## Written exercise
Render all of the following lines as a numbered list, leaving out the blank ones.

(Dataset entries)
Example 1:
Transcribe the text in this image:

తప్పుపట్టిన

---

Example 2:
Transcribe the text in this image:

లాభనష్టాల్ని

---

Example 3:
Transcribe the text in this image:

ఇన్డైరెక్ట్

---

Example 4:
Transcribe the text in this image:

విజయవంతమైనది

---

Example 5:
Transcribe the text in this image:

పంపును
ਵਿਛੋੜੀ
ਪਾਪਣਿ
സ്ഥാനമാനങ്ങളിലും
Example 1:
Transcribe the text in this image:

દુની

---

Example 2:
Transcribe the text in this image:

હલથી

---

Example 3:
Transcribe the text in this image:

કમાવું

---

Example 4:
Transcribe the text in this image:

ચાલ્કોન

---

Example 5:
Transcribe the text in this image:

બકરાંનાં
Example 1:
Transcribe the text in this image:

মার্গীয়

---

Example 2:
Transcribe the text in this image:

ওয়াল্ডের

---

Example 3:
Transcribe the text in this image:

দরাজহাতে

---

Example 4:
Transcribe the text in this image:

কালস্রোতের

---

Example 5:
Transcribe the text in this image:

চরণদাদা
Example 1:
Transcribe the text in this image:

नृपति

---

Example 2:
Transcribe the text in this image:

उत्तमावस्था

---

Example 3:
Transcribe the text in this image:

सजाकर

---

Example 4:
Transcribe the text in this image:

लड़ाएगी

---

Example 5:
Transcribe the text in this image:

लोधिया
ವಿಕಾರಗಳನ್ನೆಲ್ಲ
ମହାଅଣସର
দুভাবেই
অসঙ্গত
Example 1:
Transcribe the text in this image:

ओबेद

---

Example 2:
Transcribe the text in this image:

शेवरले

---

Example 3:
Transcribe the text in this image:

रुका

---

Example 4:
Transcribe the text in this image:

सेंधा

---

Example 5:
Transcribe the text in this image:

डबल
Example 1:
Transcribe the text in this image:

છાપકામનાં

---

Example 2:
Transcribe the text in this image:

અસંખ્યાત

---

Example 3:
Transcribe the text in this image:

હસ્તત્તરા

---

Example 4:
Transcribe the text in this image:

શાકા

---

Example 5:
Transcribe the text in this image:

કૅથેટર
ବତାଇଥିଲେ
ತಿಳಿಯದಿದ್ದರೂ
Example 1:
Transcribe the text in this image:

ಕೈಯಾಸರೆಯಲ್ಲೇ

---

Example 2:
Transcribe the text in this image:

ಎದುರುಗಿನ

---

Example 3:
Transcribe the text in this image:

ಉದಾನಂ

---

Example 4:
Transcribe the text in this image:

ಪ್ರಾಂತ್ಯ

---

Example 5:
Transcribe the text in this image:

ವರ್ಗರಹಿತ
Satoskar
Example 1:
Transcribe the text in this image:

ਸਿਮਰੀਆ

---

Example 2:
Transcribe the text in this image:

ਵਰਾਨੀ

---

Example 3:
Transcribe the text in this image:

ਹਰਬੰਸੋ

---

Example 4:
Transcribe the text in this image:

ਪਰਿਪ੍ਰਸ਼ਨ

## Task output
1. Example 1:
2. Transcribe the text in this image:
3. తప్పుపట్టిన
4. ---
5. Example 2:
6. Transcribe the text in this image:
7. లాభనష్టాల్ని
8. ---
9. Example 3:
10. Transcribe the text in this image:
11. ఇన్డైరెక్ట్
12. ---
13. Example 4:
14. Transcribe the text in this image:
15. విజయవంతమైనది
16. ---
17. Example 5:
18. Transcribe the text in this image:
19. పంపును
20. ਵਿਛੋੜੀ
21. ਪਾਪਣਿ
22. സ്ഥാനമാനങ്ങളിലും
23. Example 1:
24. Transcribe the text in this image:
25. દુની
26. ---
27. Example 2:
28. Transcribe the text in this image:
29. હલથી
30. ---
31. Example 3:
32. Transcribe the text in this image:
33. કમાવું
34. ---
35. Example 4:
36. Transcribe the text in this image:
37. ચાલ્કોન
38. ---
39. Example 5:
40. Transcribe the text in this image:
41. બકરાંનાં
42. Example 1:
43. Transcribe the text in this image:
44. মার্গীয়
45. ---
46. Example 2:
47. Transcribe the text in this image:
48. ওয়াল্ডের
49. ---
50. Example 3:
51. Transcribe the text in this image:
52. দরাজহাতে
53. ---
54. Example 4:
55. Transcribe the text in this image:
56. কালস্রোতের
57. ---
58. Example 5:
59. Transcribe the text in this image:
60. চরণদাদা
61. Example 1:
62. Transcribe the text in this image:
63. नृपति
64. ---
65. Example 2:
66. Transcribe the text in this image:
67. उत्तमावस्था
68. ---
69. Example 3:
70. Transcribe the text in this image:
71. सजाकर
72. ---
73. Example 4:
74. Transcribe the text in this image:
75. लड़ाएगी
76. ---
77. Example 5:
78. Transcribe the text in this image:
79. लोधिया
80. ವಿಕಾರಗಳನ್ನೆಲ್ಲ
81. ମହାଅଣସର
82. দুভাবেই
83. অসঙ্গত
84. Example 1:
85. Transcribe the text in this image:
86. ओबेद
87. ---
88. Example 2:
89. Transcribe the text in this image:
90. शेवरले
91. ---
92. Example 3:
93. Transcribe the text in this image:
94. रुका
95. ---
96. Example 4:
97. Transcribe the text in this image:
98. सेंधा
99. ---
100. Example 5:
101. Transcribe the text in this image:
102. डबल
103. Example 1:
104. Transcribe the text in this image:
105. છાપકામનાં
106. ---
107. Example 2:
108. Transcribe the text in this image:
109. અસંખ્યાત
110. ---
111. Example 3:
112. Transcribe the text in this image:
113. હસ્તત્તરા
114. ---
115. Example 4:
116. Transcribe the text in this image:
117. શાકા
118. ---
119. Example 5:
120. Transcribe the text in this image:
121. કૅથેટર
122. ବତାଇଥିଲେ
123. ತಿಳಿಯದಿದ್ದರೂ
124. Example 1:
125. Transcribe the text in this image:
126. ಕೈಯಾಸರೆಯಲ್ಲೇ
127. ---
128. Example 2:
129. Transcribe the text in this image:
130. ಎದುರುಗಿನ
131. ---
132. Example 3:
133. Transcribe the text in this image:
134. ಉದಾನಂ
135. ---
136. Example 4:
137. Transcribe the text in this image:
138. ಪ್ರಾಂತ್ಯ
139. ---
140. Example 5:
141. Transcribe the text in this image:
142. ವರ್ಗರಹಿತ
143. Satoskar
144. Example 1:
145. Transcribe the text in this image:
146. ਸਿਮਰੀਆ
147. ---
148. Example 2:
149. Transcribe the text in this image:
150. ਵਰਾਨੀ
151. ---
152. Example 3:
153. Transcribe the text in this image:
154. ਹਰਬੰਸੋ
155. ---
156. Example 4:
157. Transcribe the text in this image:
158. ਪਰਿਪ੍ਰਸ਼ਨ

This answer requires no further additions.